Municipal bonds to remain state issue


The bonds are popular with many investors.

WASHINGTON (AP) — A majority of the Supreme Court appeared set Monday to uphold the right of states to tax interest on out-of-state municipal bonds while exempting their own bonds from taxation.

Such a ruling would avoid what some analysts warned would be major disruption in the $2.5 trillion muni bond market if the court chose to overturn the practice.

Forty-two states exempt some or all of their municipal bonds from income taxes, while taxing interest on bonds from other states. At issue is whether the practice is an unconstitutional interference with interstate commerce.

Eric Brunstad, a lawyer representing a couple in Kentucky who sued the state for taxing out-of-state bonds, argued that Kentucky’s tax policies amounted to a “discriminatory barrier” to the sale of bonds from other states.

“The victims under your approach,” Justice John Paul Stevens responded, “are the 49 other states, and all of them seem to support your opponent,” a reference to a court brief filed by the 49 states in support of Kentucky.

Chief Justice John Roberts, meanwhile, said “this is an area where Congress can regulate if it wants to, and it has never shown the slightest interest in interfering with state tax exemptions for their own bonds.”

Christopher Trower, an attorney representing Kentucky’s Department of Revenue, argued that providing tax breaks to in-state bonds doesn’t discriminate among private companies, but rather furthers a legitimate government goal of funding public infrastructure.

“This court has never held that a law which favors government ... rather than private business enterprises violates the dormant commerce clause,” Trower said.
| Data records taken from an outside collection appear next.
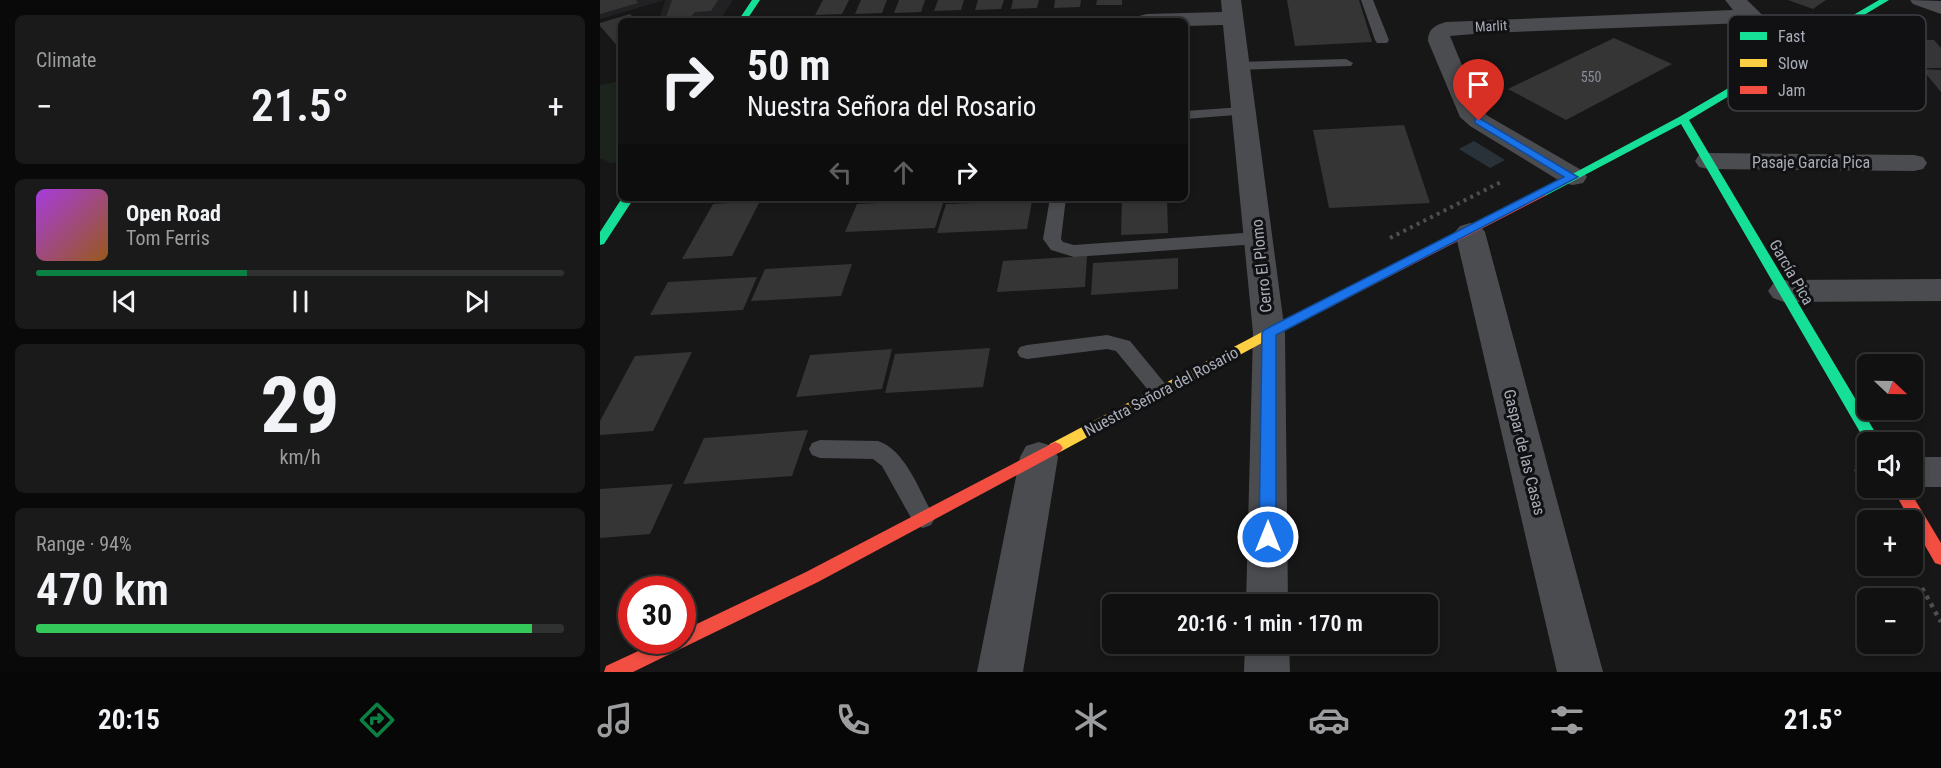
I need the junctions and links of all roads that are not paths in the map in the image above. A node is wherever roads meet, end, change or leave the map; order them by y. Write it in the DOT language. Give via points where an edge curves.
graph roads {
  1 [pos="756,0"];
  2 [pos="1367,0"];
  3 [pos="1885,0"];
  4 [pos="1920,0"];
  5 [pos="1742,8"];
  6 [pos="1941,8"];
  7 [pos="1232,9"];
  8 [pos="1859,15"];
  9 [pos="744,18"];
  10 [pos="1168,18"];
  11 [pos="1382,40"];
  12 [pos="1346,63"];
  13 [pos="1239,66"];
  14 [pos="1728,92"];
  15 [pos="1243,111"];
  16 [pos="1188,115"];
  17 [pos="1683,118"];
  18 [pos="1708,161"];
  19 [pos="1914,163"];
  20 [pos="1573,177"];
  21 [pos="626,201"];
  22 [pos="1058,201"];
  23 [pos="604,208"];
  24 [pos="612,222"];
  25 [pos="1470,232"];
  26 [pos="1258,238"];
  27 [pos="600,241"];
  28 [pos="1941,290"];
  29 [pos="1784,291"];
  30 [pos="1269,333"];
  31 [pos="1026,352"];
  32 [pos="1160,391"];
  33 [pos="1867,432"];
  34 [pos="820,449"];
  35 [pos="1039,457"];
  36 [pos="1923,472"];
  37 [pos="1941,472"];
  38 [pos="1906,498"];
  39 [pos="923,518"];
  40 [pos="1941,558"];
  41 [pos="1267,594"];
  42 [pos="696,633"];
  43 [pos="652,654"];
  44 [pos="1267,654"];
  45 [pos="613,672"];
  46 [pos="1000,672"];
  47 [pos="1267,672"];
  48 [pos="1580,672"];
  1 -- 9 [label="street"];
  2 -- 11 [label="lane"];
  3 -- 8 [label="street, Nuestra Señora del Rosario"];
  4 -- 6 [label="street"];
  5 -- 20 [label="street, Marlit" via="1446,29 1439,34 1469,112"];
  7 -- 10 [label="street"];
  7 -- 13 [label="street, Cerro El Plomo"];
  12 -- 13 [label="lane"];
  13 -- 15 [label="street, Cerro El Plomo"];
  14 -- 17 [label="street, Nuestra Señora del Rosario"];
  15 -- 16 [label="lane"];
  15 -- 26 [label="street, Cerro El Plomo"];
  17 -- 18 [label="street, García Pica"];
  17 -- 20 [label="street, Nuestra Señora del Rosario"];
  18 -- 19 [label="street, Pasaje García Pica"];
  18 -- 29 [label="street, García Pica"];
  20 -- 25 [label="street, Nuestra Señora del Rosario"];
  21 -- 24 [label="street"];
  22 -- 26 [label="lane" via="1052,239 1057,246 1074,250"];
  23 -- 24 [label="street"];
  24 -- 27 [label="street"];
  25 -- 30 [label="street, Nuestra Señora del Rosario"];
  25 -- 48 [label="street, Gaspar de las Casas"];
  26 -- 30 [label="street, Cerro El Plomo"];
  28 -- 29 [label="street"];
  29 -- 33 [label="street, García Pica"];
  30 -- 32 [label="street, Nuestra Señora del Rosario"];
  30 -- 41 [label="street, Cerro El Plomo"];
  31 -- 32 [label="lane" via="1107,342 1123,346"];
  32 -- 35 [label="street, Nuestra Señora del Rosario"];
  34 -- 39 [label="lane" via="878,450 890,460"];
  35 -- 39 [label="street, Nuestra Señora del Rosario"];
  35 -- 46 [label="street"];
  36 -- 37 [label="street"];
  38 -- 40 [label="street"];
  39 -- 42 [label="street, Nuestra Señora del Rosario"];
  43 -- 45 [label="street, Nuestra Señora del Rosario"];
  44 -- 47 [label="street"];
}
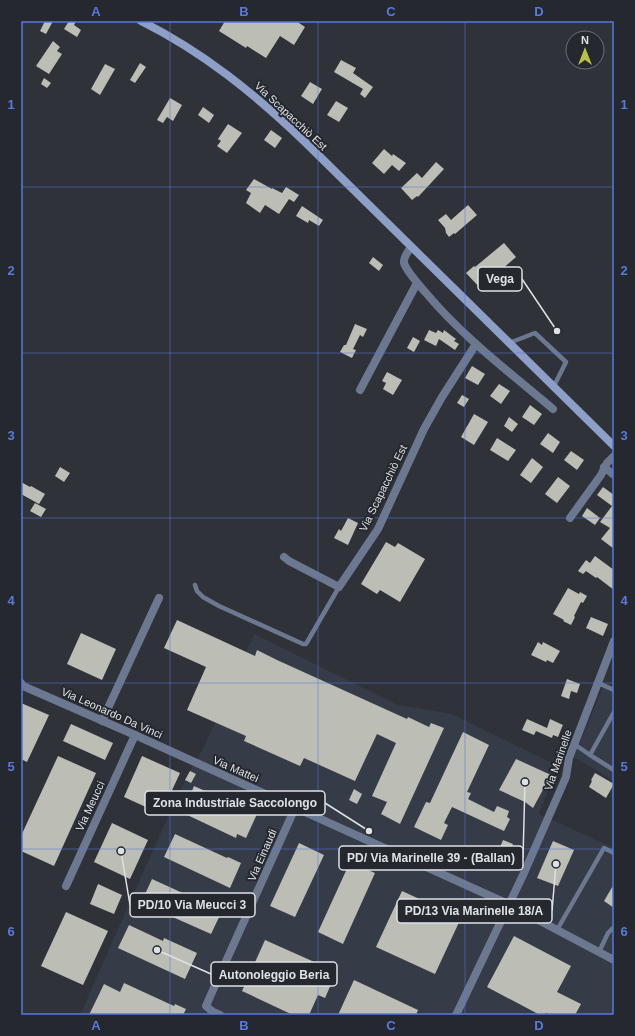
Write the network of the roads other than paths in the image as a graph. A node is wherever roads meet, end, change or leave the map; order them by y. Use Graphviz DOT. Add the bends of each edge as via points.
graph roads {
  1 [pos="141,21"];
  2 [pos="411,247"];
  3 [pos="417,283"];
  4 [pos="509,343"];
  5 [pos="476,344"];
  6 [pos="554,386"];
  7 [pos="360,390"];
  8 [pos="554,409"];
  9 [pos="614,446"];
  10 [pos="614,456"];
  11 [pos="604,467"];
  12 [pos="614,475"];
  13 [pos="570,518"];
  14 [pos="284,557"];
  15 [pos="195,585"];
  16 [pos="339,587"];
  17 [pos="159,598"];
  18 [pos="614,641"];
  19 [pos="21,683"];
  20 [pos="598,683"];
  21 [pos="614,690"];
  22 [pos="614,712"];
  23 [pos="102,721"];
  24 [pos="135,735"];
  25 [pos="574,744"];
  26 [pos="590,755"];
  27 [pos="196,763"];
  28 [pos="614,770"];
  29 [pos="295,808"];
  30 [pos="614,853"];
  31 [pos="66,886"];
  32 [pos="508,904"];
  33 [pos="614,927"];
  34 [pos="557,930"];
  35 [pos="599,952"];
  36 [pos="614,960"];
  37 [pos="220,1015"];
  38 [pos="456,1015"];
  1 -- 2 [label="main road, Via Scapacchiò Est" via="195,51 254,95"];
  2 -- 3 [label="street" via="404,258 404,263"];
  2 -- 4 [label="main road, Via Scapacchiò Est"];
  3 -- 5 [label="street" via="442,312"];
  3 -- 7 [label="street"];
  4 -- 6 [label="main road, Via Scapacchiò Est"];
  4 -- 6 [label="lane" via="535,333 566,362"];
  5 -- 8 [label="street"];
  5 -- 16 [label="street, Via Scapacchiò Est" via="424,429 378,529"];
  6 -- 9 [label="main road, Via Scapacchiò Est"];
  10 -- 11 [label="street"];
  11 -- 12 [label="street"];
  11 -- 13 [label="street"];
  14 -- 16 [label="street"];
  15 -- 16 [label="lane" via="203,597 303,644 306,644 312,635"];
  17 -- 23 [label="street"];
  18 -- 20 [label="street, Via Marinelle"];
  19 -- 23 [label="street, Via Leonardo Da Vinci" via="22,686"];
  20 -- 21 [label="lane"];
  20 -- 25 [label="street, Via Marinelle"];
  22 -- 26 [label="lane"];
  23 -- 24 [label="street, Via Leonardo Da Vinci"];
  24 -- 27 [label="street, Via Leonardo Da Vinci"];
  24 -- 31 [label="street, Via Meucci"];
  25 -- 26 [label="lane"];
  25 -- 32 [label="street, Via Marinelle" via="566,777"];
  26 -- 28 [label="lane"];
  27 -- 29 [label="street, Via Mattei"];
  29 -- 32 [label="street, Via Mattei"];
  29 -- 37 [label="street, Via Einaudi" via="206,1006"];
  30 -- 34 [label="lane" via="604,848"];
  32 -- 34 [label="street, Via Mattei"];
  32 -- 38 [label="street, Via Marinelle"];
  33 -- 35 [label="lane" via="608,933"];
  34 -- 35 [label="street, Via Mattei"];
  35 -- 36 [label="street, Via Mattei"];
}
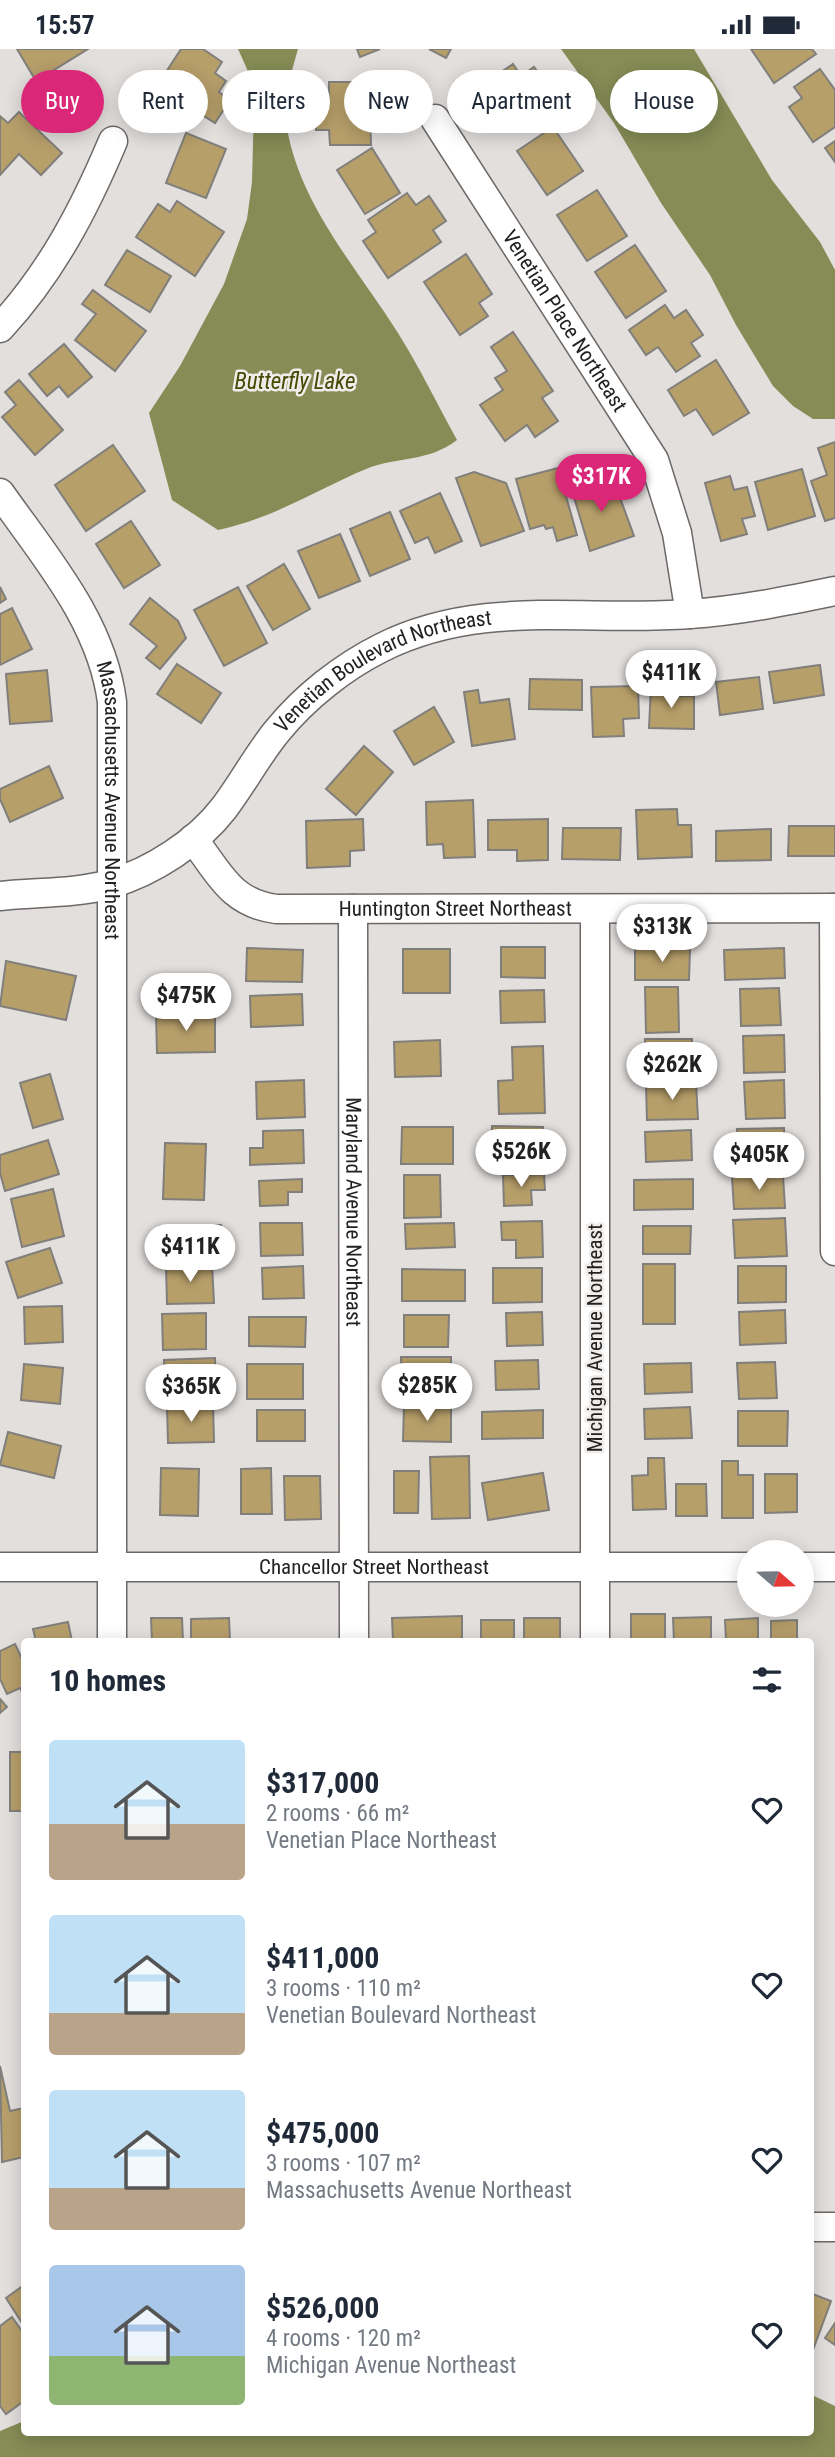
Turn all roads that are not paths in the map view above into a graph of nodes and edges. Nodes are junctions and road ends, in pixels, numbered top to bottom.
1 (435, 119) dead end
2 (113, 141) dead end
3 (0, 328) edge
4 (0, 493) edge
5 (835, 591) edge
6 (690, 614) junction
7 (193, 839) junction
8 (111, 883) junction
9 (4, 894) edge
10 (834, 908) edge
11 (353, 909) junction
12 (595, 909) junction
13 (835, 1251) edge
14 (113, 1565) junction
15 (595, 1566) junction
16 (0, 1567) edge
17 (354, 1567) junction
18 (737, 1567) edge
19 (814, 1567) edge
20 (835, 1567) edge
21 (113, 1638) edge
22 (354, 1638) edge
23 (595, 1638) edge
24 (814, 2227) edge
25 (835, 2227) edge

1 - 6 street, Venetian Place Northeast
2 - 3 street
4 - 8 street, Massachusetts Avenue Northeast
5 - 6 street, Venetian Boulevard Northeast
6 - 7 street, Venetian Boulevard Northeast
7 - 8 street, Venetian Boulevard Northeast
7 - 11 street, Huntington Street Northeast
8 - 9 street, Venetian Boulevard Northeast
8 - 14 street, Massachusetts Avenue Northeast
10 - 12 street, Huntington Street Northeast
10 - 13 street
11 - 12 street, Huntington Street Northeast
11 - 17 street, Maryland Avenue Northeast
12 - 15 street, Michigan Avenue Northeast
14 - 16 street, Chancellor Street Northeast
14 - 17 street, Chancellor Street Northeast
14 - 21 street, Massachusetts Avenue Northeast
15 - 17 street, Chancellor Street Northeast
15 - 18 street, Chancellor Street Northeast
15 - 23 street, Michigan Avenue Northeast
17 - 22 street, Maryland Avenue Northeast
19 - 20 street
24 - 25 street

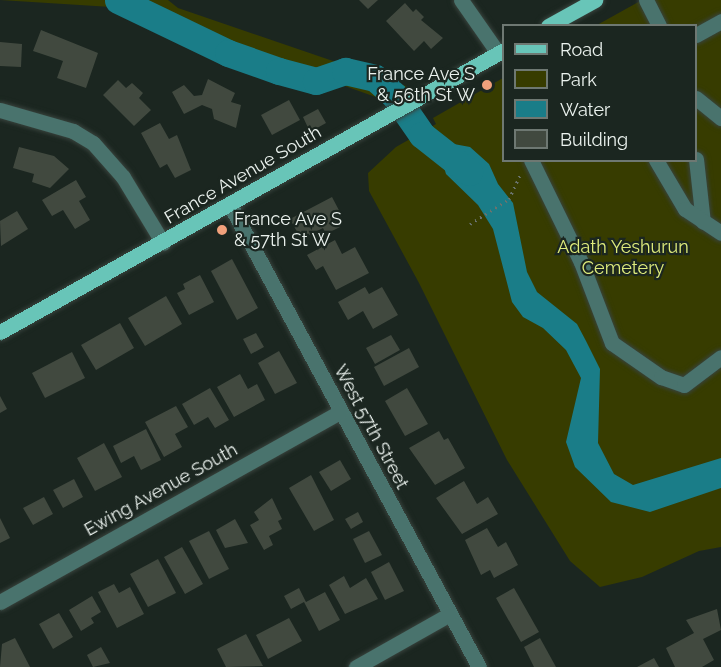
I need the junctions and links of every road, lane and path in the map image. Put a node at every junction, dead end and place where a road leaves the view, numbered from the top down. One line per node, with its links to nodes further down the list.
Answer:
1 (461, 0): 8 (street)
2 (595, 0): 5 (main road)
3 (646, 0): 6 (street)
4 (721, 21): 7 (street)
5 (552, 24)
6 (658, 24)
7 (697, 34)
8 (501, 52): 15 (main road, France Avenue South)
9 (697, 99): 11 (street)
10 (0, 110): 19 (street)
11 (721, 117)
12 (657, 162): 16 (street)
13 (696, 162): 16 (street)
14 (527, 164): 17 (path); 21 (street)
15 (230, 205): 19 (main road, France Avenue South); 22 (street, West 57th Street)
16 (703, 222): 18 (street)
17 (470, 224)
18 (721, 233)
19 (163, 243): 20 (main road, France Avenue South)
20 (0, 332)
21 (721, 357)
22 (340, 412): 23 (street, Ewing Avenue South); 24 (street, West 57th Street)
23 (0, 602)
24 (450, 614): 25 (street); 26 (street, West 57th Street)
25 (356, 667)
26 (479, 667)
The dormant commerce clause, an outgrowth of the Constitution’s stipulation that only Congress can regulate interstate commerce, bars states from interfering with interstate commerce without congressional authorization.

States and local governments issue municipal bonds to finance the construction of roads, schools and other public infrastructure. Muni bonds are also exempt from federal taxes, which wouldn’t be affected by this case.

The bonds are popular with investors, particularly those from high-tax states. About 230 mutual funds with $210 billion in assets invest in muni bonds nationwide, according to the Investment Company Institute, a mutual fund trade association. There are another 481 single-state funds with $155 billion in assets, the ICI said.

The case began in April 2003, when a Kentucky couple, George and Catherine Davis, filed a lawsuit charging that Kentucky’s practice of taxing other states’ bonds while exempting its own is unconstitutional.

A Kentucky court ruled in favor of the Davises in 2006, becoming the first court to rule against the exemption since New York first gave its own bonds a tax break in 1919.

Justice David Souter indicated he was concerned about the impact that reversing such a widespread practice would have.

“We have an enormous market, the effect of interrupting which we really, as a court, cannot tell very much,” he said. “And that seems to me a very good reason to give the nod” to Kentucky.

The case is Kentucky v. Davis, 06-666. A ruling is expected by early next year.